Kinshasa au cœur d’un serment européen
À Kinshasa, la 76ᵉ Journée de l’Europe a pris des accents géopolitiques assumés. L’Union européenne a réaffirmé son engagement en faveur de la souveraineté et de l’intégrité territoriale de la République démocratique du Congo, tout en plaçant la stabilisation de l’Est comme priorité stratégique. « Il ne peut y avoir de développement sans paix durable », a déclaré Fabrice Basile, évoquant les violences persistantes dans le Nord-Kivu et le Sud-Kivu.
La souveraineté comme langage diplomatique
Derrière les déclarations de principe, Bruxelles affirme une ligne : soutien aux efforts diplomatiques, appui aux réformes sécuritaires et financement de la défense congolaise. L’UE annonce plus de 60 millions d’euros destinés à la réforme du secteur de sécurité et à l’appui des forces armées congolaises.
La présence du ministre d’État de la Justice Guillaume Ngefa illustre l’importance politique de ce rapprochement, au moment où la RDC multiplie les appels internationaux sur sa situation sécuritaire.
Minerais, énergie et stratégie globale
Mais le partenariat dépasse largement le registre sécuritaire. L’Europe inscrit désormais la RDC dans ses chaînes d’approvisionnement stratégiques, notamment via les minerais critiques et la transition énergétique.
Le programme PanAfGeo+ et les projets comme le Corridor de Lobito ou le Couloir vert positionnent la RDC comme un acteur central de l’économie mondiale des ressources. « La RDC devient le pays vitrine de notre coopération minière stratégique », a souligné Fabrice Basile, évoquant une exploitation « durable et transparente » des ressources.

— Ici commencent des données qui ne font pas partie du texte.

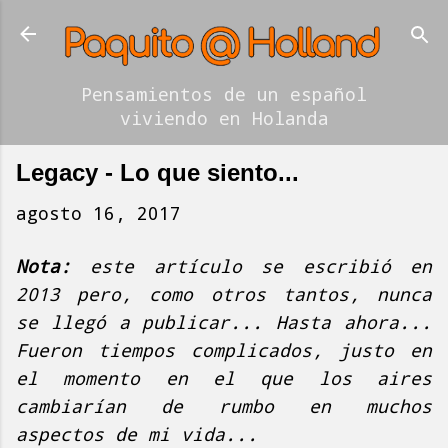
Ir al contenido principal
Pensamientos de un español
viviendo en Holanda
Legacy - Lo que siento...
agosto 16, 2017
Nota:
este artículo se escribió en
2013 pero, como otros tantos, nunca
se llegó a publicar... Hasta ahora...
Fueron tiempos complicados, justo en
el momento en el que los aires
cambiarían de rumbo en muchos
aspectos de mi vida...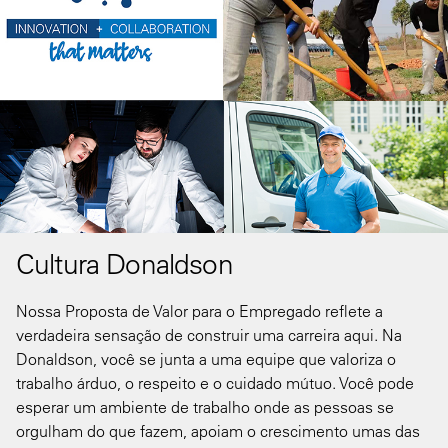
Cultura Donaldson
Nossa Proposta de Valor para o Empregado reflete a
verdadeira sensação de construir uma carreira aqui. Na
Donaldson, você se junta a uma equipe que valoriza o
trabalho árduo, o respeito e o cuidado mútuo. Você pode
esperar um ambiente de trabalho onde as pessoas se
orgulham do que fazem, apoiam o crescimento umas das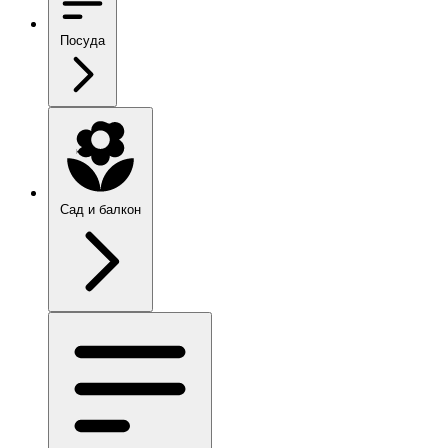
Посуда
Сад и балкон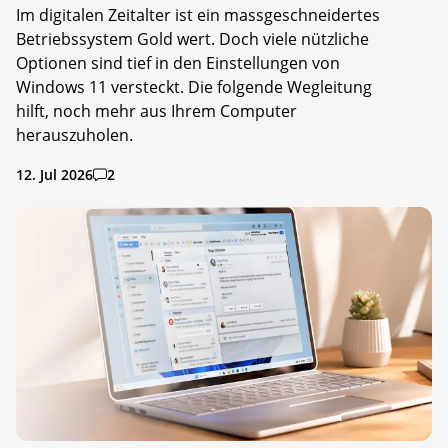
Im digitalen Zeitalter ist ein massgeschneidertes
Betriebssystem Gold wert. Doch viele nützliche
Optionen sind tief in den Einstellungen von
Windows 11 versteckt. Die folgende Wegleitung
hilft, noch mehr aus Ihrem Computer
herauszuholen.
12. Jul 2026
2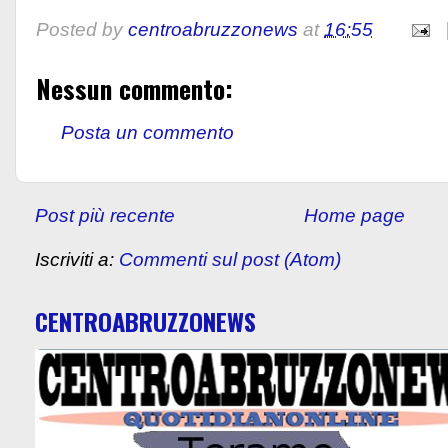
Posted by
centroabruzzonews
at
16:55
Nessun commento:
Posta un commento
Post più recente
Home page
Iscriviti a:
Commenti sul post (Atom)
CENTROABRUZZONEWS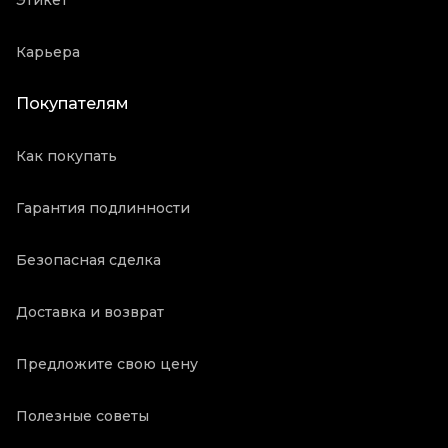
Этикет
Карьера
Покупателям
Как покупать
Гарантия подлинности
Безопасная сделка
Доставка и возврат
Предложите свою цену
Полезные советы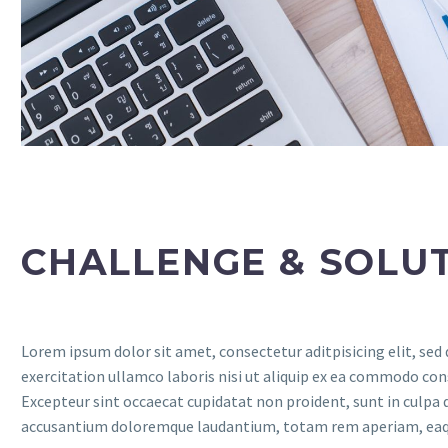
CHALLENGE & SOLU
Lorem ipsum dolor sit amet, consectetur aditpisicing elit, sed
exercitation ullamco laboris nisi ut aliquip ex ea commodo conse
Excepteur sint occaecat cupidatat non proident, sunt in culpa q
accusantium doloremque laudantium, totam rem aperiam, eaque i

Une coopération sous double lecture
Ce partenariat est présenté comme une alliance gagnant-gagnant, mêlant humanitaire, sécurité, formation et investissements. Mais il révèle aussi une réalité plus dense : la compétition mondiale pour les ressources stratégiques africaines. Comme l’écrivait Robert Schuman : « La paix mondiale ne saurait être sauvegardée sans des efforts créateurs à la mesure des dangers qui la menacent. »
Entre promesse et dépendance
L’UE insiste sur un multilatéralisme fondé sur le respect du droit international et des frontières. Dans le même souffle, elle affirme soutenir à la fois la RDC et l’Ukraine, présentées comme deux théâtres d’un même principe de souveraineté.
Mais à Kinshasa, la question demeure : cette coopération renforcée se traduira-t-elle par une stabilité réelle sur le terrain ou par une nouvelle dépendance stratégique ?
Dans les couloirs diplomatiques, une évidence s’impose : la souveraineté est devenue le mot-clé d’un partenariat où chaque engagement dessine aussi une géographie silencieuse des intérêts mondiaux.